This page is a mirror of Tepples' nesdev forum mirror (URL TBD).
Last updated on Oct-18-2019 Download

Compressing 1-bit tiles

Compressing 1-bit tiles
by on (#56855)
I looked at tokumaru's rewrite of the Codemasters Markov CHR codec. I noticed that it essentially transforms runs of identical pixels into a unary code: 0 represents one pixel, 10 represents two, 110 represents three, etc.

Dwedit has noticed that this scheme doesn't perform so well on tiles with 1 bit per pixel. These tiles are seen in text fonts and in decorative tiles representing things that are in the far background. Encoding run lengths in unary doesn't save any bits over not compressing the 1-bit tile at all: each pixel has one bit for whether it's the same color as the pixel to its left or the other color. In fact, there are two additional bits of overhead per line: one to state that the row isn't repeated, and one because the first pixel is always literal (not compressed), even in a tile with two colors mode 1 and the others mode 0.

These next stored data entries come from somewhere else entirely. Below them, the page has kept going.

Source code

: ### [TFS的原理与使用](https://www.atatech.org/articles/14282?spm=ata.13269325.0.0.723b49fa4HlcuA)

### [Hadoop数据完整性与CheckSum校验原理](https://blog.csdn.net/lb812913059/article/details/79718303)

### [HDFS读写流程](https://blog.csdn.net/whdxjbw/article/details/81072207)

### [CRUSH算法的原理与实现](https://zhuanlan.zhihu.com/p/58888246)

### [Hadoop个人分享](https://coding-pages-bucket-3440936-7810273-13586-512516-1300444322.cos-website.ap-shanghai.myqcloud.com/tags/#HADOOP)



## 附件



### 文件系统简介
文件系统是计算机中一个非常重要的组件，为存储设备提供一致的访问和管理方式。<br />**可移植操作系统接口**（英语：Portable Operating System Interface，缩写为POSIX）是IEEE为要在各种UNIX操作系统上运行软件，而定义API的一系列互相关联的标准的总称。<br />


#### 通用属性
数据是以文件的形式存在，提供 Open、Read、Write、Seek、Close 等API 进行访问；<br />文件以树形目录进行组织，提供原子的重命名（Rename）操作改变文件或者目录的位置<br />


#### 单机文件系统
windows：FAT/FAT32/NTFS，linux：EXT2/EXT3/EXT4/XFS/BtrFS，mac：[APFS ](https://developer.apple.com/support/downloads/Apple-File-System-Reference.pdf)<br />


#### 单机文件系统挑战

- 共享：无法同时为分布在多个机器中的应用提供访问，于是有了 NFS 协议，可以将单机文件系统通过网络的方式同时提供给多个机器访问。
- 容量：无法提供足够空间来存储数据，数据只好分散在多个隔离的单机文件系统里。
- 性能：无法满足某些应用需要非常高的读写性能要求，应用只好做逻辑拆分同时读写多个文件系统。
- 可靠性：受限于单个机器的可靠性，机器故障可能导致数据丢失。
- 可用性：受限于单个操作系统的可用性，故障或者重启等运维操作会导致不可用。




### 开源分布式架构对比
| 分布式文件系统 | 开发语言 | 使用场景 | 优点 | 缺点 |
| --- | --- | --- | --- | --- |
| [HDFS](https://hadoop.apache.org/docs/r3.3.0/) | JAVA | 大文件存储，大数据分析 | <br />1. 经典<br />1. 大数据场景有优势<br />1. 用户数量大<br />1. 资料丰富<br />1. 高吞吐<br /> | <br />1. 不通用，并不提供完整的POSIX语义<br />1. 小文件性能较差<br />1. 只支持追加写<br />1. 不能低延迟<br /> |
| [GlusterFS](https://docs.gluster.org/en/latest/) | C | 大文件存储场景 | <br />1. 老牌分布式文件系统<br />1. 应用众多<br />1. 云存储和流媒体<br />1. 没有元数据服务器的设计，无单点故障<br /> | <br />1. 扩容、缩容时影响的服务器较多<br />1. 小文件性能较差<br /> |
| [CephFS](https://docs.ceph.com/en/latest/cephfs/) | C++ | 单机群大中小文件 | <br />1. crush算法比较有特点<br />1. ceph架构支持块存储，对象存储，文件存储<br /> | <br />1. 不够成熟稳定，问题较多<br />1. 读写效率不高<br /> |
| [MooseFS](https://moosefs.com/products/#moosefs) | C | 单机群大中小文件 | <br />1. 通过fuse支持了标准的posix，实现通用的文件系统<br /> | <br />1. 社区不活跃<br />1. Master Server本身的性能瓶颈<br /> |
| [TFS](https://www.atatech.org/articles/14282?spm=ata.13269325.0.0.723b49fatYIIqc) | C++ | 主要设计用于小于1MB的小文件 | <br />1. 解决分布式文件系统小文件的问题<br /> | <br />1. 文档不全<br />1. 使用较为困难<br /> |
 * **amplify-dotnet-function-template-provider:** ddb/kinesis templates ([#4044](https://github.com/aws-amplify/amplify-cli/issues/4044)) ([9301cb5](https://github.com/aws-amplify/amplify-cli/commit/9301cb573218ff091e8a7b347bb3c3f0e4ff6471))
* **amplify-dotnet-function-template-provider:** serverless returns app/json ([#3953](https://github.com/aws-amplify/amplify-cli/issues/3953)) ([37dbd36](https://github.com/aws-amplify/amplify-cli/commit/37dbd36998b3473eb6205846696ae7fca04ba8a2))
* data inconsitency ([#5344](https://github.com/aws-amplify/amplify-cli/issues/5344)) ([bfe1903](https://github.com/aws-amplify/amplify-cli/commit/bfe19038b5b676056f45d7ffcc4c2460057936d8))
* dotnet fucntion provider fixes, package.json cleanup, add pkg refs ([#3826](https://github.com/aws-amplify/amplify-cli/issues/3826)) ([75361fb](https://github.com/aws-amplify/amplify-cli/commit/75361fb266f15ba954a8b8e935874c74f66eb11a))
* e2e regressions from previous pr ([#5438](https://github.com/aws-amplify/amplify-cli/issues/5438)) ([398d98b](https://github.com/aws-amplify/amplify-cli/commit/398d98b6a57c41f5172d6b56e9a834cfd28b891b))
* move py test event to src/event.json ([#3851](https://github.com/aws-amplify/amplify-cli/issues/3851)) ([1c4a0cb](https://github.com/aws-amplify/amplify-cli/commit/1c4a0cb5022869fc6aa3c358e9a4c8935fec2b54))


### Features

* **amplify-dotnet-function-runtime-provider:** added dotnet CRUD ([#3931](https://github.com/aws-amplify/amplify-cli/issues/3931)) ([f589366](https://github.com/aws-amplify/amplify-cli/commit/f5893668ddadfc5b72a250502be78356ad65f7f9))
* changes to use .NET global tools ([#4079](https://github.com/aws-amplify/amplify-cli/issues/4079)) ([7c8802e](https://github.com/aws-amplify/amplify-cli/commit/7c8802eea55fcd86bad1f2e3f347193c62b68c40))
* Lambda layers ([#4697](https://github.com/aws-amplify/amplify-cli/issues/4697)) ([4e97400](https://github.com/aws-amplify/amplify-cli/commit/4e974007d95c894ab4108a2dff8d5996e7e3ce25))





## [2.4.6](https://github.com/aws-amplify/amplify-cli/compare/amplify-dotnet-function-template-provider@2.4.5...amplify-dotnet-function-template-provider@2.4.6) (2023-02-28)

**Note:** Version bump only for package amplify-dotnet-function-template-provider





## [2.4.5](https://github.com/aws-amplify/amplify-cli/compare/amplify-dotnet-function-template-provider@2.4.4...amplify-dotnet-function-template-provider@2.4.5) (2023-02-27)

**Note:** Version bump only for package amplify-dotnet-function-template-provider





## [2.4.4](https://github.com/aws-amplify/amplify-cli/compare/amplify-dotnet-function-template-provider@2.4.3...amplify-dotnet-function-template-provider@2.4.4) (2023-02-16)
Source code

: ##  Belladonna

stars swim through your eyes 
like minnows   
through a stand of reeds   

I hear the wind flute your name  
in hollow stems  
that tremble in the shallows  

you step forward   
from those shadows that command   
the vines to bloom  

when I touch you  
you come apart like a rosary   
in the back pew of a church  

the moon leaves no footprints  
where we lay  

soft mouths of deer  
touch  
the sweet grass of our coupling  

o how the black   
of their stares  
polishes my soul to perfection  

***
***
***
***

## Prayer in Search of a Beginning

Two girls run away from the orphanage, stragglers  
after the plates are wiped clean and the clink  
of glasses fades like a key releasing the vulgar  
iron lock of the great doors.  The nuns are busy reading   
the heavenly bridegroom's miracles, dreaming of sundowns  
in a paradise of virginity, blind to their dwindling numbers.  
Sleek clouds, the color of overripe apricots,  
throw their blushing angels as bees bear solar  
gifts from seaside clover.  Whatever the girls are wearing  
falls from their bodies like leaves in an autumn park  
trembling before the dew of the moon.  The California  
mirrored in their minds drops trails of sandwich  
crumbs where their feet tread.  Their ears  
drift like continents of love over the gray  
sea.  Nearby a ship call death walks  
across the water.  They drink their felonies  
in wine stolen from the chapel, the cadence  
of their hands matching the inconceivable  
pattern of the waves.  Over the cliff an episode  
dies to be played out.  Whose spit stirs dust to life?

I'm playing with the following techniques and seeing 15 to 20 percent off a font:
  1. Encoding 32x8 pixel areas instead of 8x8, to be rearranged by the unrolled code that copies the result to VRAM. This allows for capturing longer run lengths, such as the 1-pixel-tall gap at the bottom of glyphs with no descender or the 2-pixel-tall gap at the top of lowercase glyphs with no ascender.
  2. Gamma coding the run lengths. It slightly outperforms Golomb(M=2), which significantly outperforms unary.
  3. Swapping the code for the most common run length with the code for run length 1 pixel. This saves on (for example) fonts with lots of vertical strokes 2 pixels thick.

I'll release a demo once I have an encoder and decoder finalized.
Re: Compressing 1-bit tiles
by on (#56856)
tepples wrote:
Gamma coding

Hum, I had never seen that. The number of bits (minus one, because no number uses 0 bits) necessary to represent the value are encoded in unary, and then comes the value itself. Interesting. How can you represent 0, without it being interpreted as one extra bit in the next code? EDIT: I just read it can't encode the number 0, so you'd have encode the value + 1 and subtract 1 after decoding.

Anyway, I wonder if an auto-triggering RLE scheme (a run length is only encoded when a pixel repeats, even if this length is 0, in case the pixel doesn't repeat again) would work well in this case. I guess this is the only way to make RLE efficient when working with codes as small as 1 or 2 bits in small images.

If a very good compression for 1-bit tiles is devised, it would be cool if it performed well on normal NES tiles too, since they are basically composed of 2 1-bit tiles. I don't think RLE alone will do much though, we must do something about larger repeating patterns, not only single pixels.

by on (#56863)
I'd never seen gamma coding either, that's ingenious. I'm very interested in the results here, since there's recently been a resurgence in popularity for simpler graphics that could use this compression.


by on (#56905)
I always did "repeat last row" encoding for 1bit graphics. Though that's almost always for fonts and not other detail. Compression results vary, obviously, but I was able to compress a whole 96 character font set to 55-60% of the original.

There's also other techniques, like the changing the format of the graphics themselves. Changing horizontal bitmap to vertical rows instead or even re-ordering to zig-zag format. Before compressing.

by on (#57144)
Today, I managed to round-trip SMB1's CHR through the Python encoder and 6502 asm decoder. So I feel ready to release exact ratios that I've managed to achieve, which approach within a couple percent of CMM on pretty much everything but SMB1:

Concentration Room
titlegfx.chr (plenty of 1-bit tiles)
compressed 22528 bits to 11909 saving 47%
compressed 32768 bits to 20712 saving 36%

compressed 32768 bits to 18475 saving 43%

Super Mario Bros.
smb1bg.chr (minus tiles containing title screen data)
compressed 30720 bits to 18660 saving 39%

Perhaps after I release the encoder, hopefully tomorrow night, someone could help figure out why CMM kicks the behind of the (admittedly less sophisticated) format that I'm using for 2-bit tiles on compression ratio for SMB1.

by on (#57235)
As you can see from the file sizes in the zipfile, it even beats PNG.

It encodes 2-bit tiles similarly to 1-bit tiles, except instead of using a lookup table for each color as in CMM, it uses only one table that gets EOR'd against the current color.